Between 2013 and 2018, two political parties – the Istiqlal, and the Authenticity and Modernity Party – have proposed legislation aimed at penalising racial discrimination to no avail.
Though there is no anti-racism law in the country, King Mohammed VI announced in 2013 that Morocco had become a welcoming destination for migrants, respecting their human rights and humanitarian needs.
In 2014 and 2016, the Kingdom regularised the status of 50,000 undocumented migrants.
According to official estimates, about 100,000 sub-Saharan African migrants, refugees and asylum-seekers live in Morocco.
Rights activists in Morocco have regularly denounced incidents of racially driven attacks, both verbal and physical, throughout the media and social media.
In Algeria, racism can be found in intolerance toward sub-Saharan Africans.

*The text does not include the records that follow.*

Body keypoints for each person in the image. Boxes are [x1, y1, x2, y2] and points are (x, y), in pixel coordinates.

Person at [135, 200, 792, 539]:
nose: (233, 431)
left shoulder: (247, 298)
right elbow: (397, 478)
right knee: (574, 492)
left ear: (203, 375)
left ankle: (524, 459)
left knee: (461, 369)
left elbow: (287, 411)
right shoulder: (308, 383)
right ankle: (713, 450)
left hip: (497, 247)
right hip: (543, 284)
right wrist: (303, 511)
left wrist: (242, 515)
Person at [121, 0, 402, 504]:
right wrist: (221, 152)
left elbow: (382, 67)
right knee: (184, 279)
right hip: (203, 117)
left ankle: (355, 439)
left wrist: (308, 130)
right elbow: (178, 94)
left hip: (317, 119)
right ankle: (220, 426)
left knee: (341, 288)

Public discussion on the subject is largely absent and Algerian authorities are unwilling to address the problem.
While Algeria ratified the International Convention on the Elimination of All Forms of Racial Discrimination, it does not have a specific national law criminalising racism.

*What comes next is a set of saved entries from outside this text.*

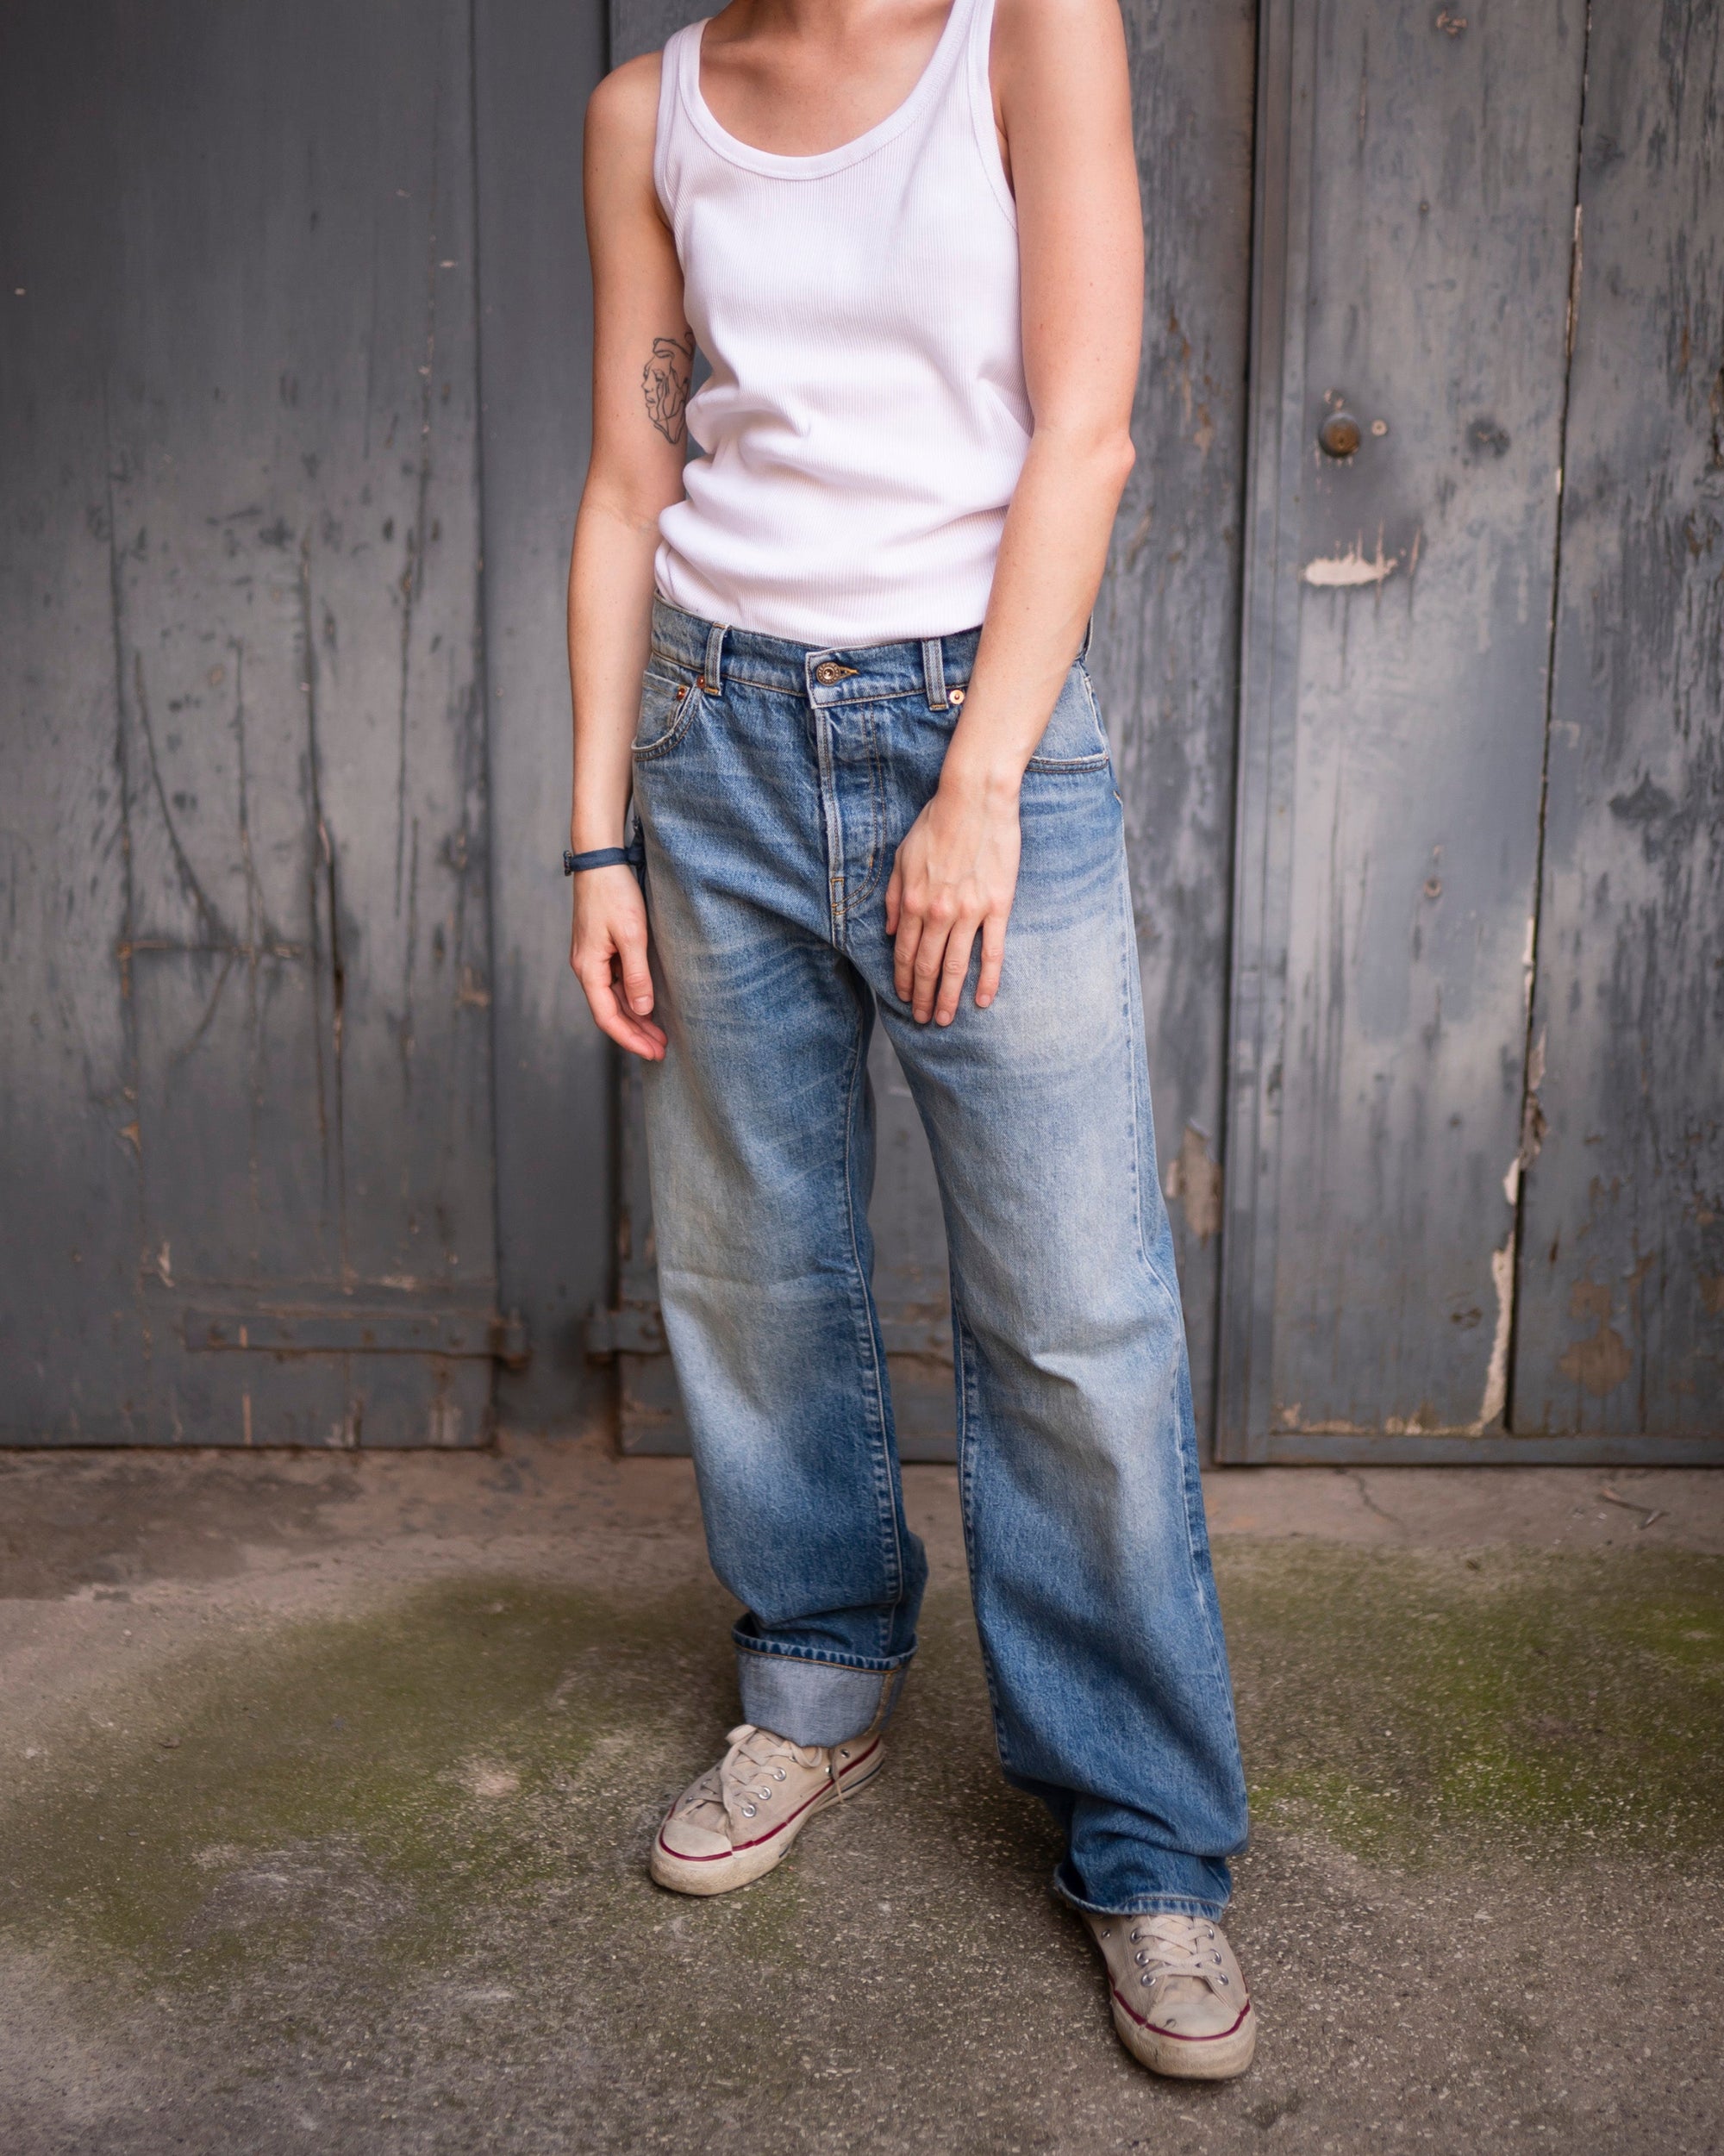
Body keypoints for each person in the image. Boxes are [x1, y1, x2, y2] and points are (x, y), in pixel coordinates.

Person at [566, 0, 1254, 2081]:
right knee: (750, 1271)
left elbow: (1088, 428)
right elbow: (627, 477)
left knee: (1071, 1318)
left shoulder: (1029, 31)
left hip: (980, 729)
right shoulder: (645, 108)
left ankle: (1144, 1842)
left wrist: (975, 783)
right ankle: (815, 1675)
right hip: (707, 736)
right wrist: (595, 830)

“We need a law that clearly defines racial discrimination and applies to everyone, including migrants,” affirmed Said Salhi, vice-deputy of the Algerian League for the Defense of Human Rights (LADDH)

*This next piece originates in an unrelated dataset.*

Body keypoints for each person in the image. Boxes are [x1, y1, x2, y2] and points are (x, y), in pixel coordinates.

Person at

“But the major problem is that this country still lacks national asylum legislation, which could put the dignity of migrants in danger,” he continued, referring to the waves of collective forced expulsions carried out by Algeria marked by abuse and in violation of international human rights law.
About two weeks ago, the government rebuffed a UN statement accusing Algeria of collectively expelling thousands of African migrants across its southern border with Niger.
According to IOM estimates, around 35,600 Nigerian migrants have been expelled from Algeria to Niger since 2014, more than 12,000 since the start of the year. In addition, an estimated 8,000 West African migrants at least have been expelled to Niger since 2017.
The UN special rapporteur on migration criticised the expulsion conditions as “unacceptable” saying that migrants are raided in their homes in the middle of the night, arbitrarily arrested and detained, beaten and ill-treated, deported in trucks toward the border, and obliged to walk through the desert to reach the nearest village in Niger.
The IOM has repeatedly slammed the mistreatment of African migrants by the Algerian government, namely its massive deportation operations.
Back in June, a report by the Associated Press alleged that Algerian authorities had "abandoned" more than 13,000 people in the Sahara Desert.
The presence of sub-Saharan nationals in Algeria has strongly divided society as well as the political class.
In the summer of 2017, a hateful campaign against sub-Saharan migrants went viral on social media under the hashtag “No to Africans in Algeria.”
Amnesty International (AI) Algeria condemned the racist campaign. Online users took to social media to attack the hashtag and the racism of certain users.
Racist remarks were also made at a governmental level, In the local press, Ahmed Ouyahia, then cabinet chief of President Bouteflika, openly accused African migrants of bringing criminality, drugs and other plagues. Minister of Foreign Affairs Abdelkader Messahel blamed migrants for posing a threat to national security.
At the core of the migrant question in Algeria is Law N. 08-11 of June 25, 2008, which grants authorities the power to expel foreigners who illegally entered Algerian territory. Amnesty Algeria previously called on the Algerian government to repeal certain sections of the Aliens Act, including those criminalising the irregular entry into, stay in and exit from Algerian territory.
“Some people brave all the prohibitions to escape from dangers and take refuge in Algeria. These laws are a further evil for the migrants and that does not regulate their situation,” said Hassina Oussedik, director of Amnesty Algeria.
Algerian civil society has mobilised to end arbitrary and summary expulsions of migrants.
Salhi cited among other initiatives one petition launched by dozens of Algerian NGOs in late May, “We are all migrants,” backed by the UN and international NGOs, demanding the government of Algiers stop its practice of mass expulsion.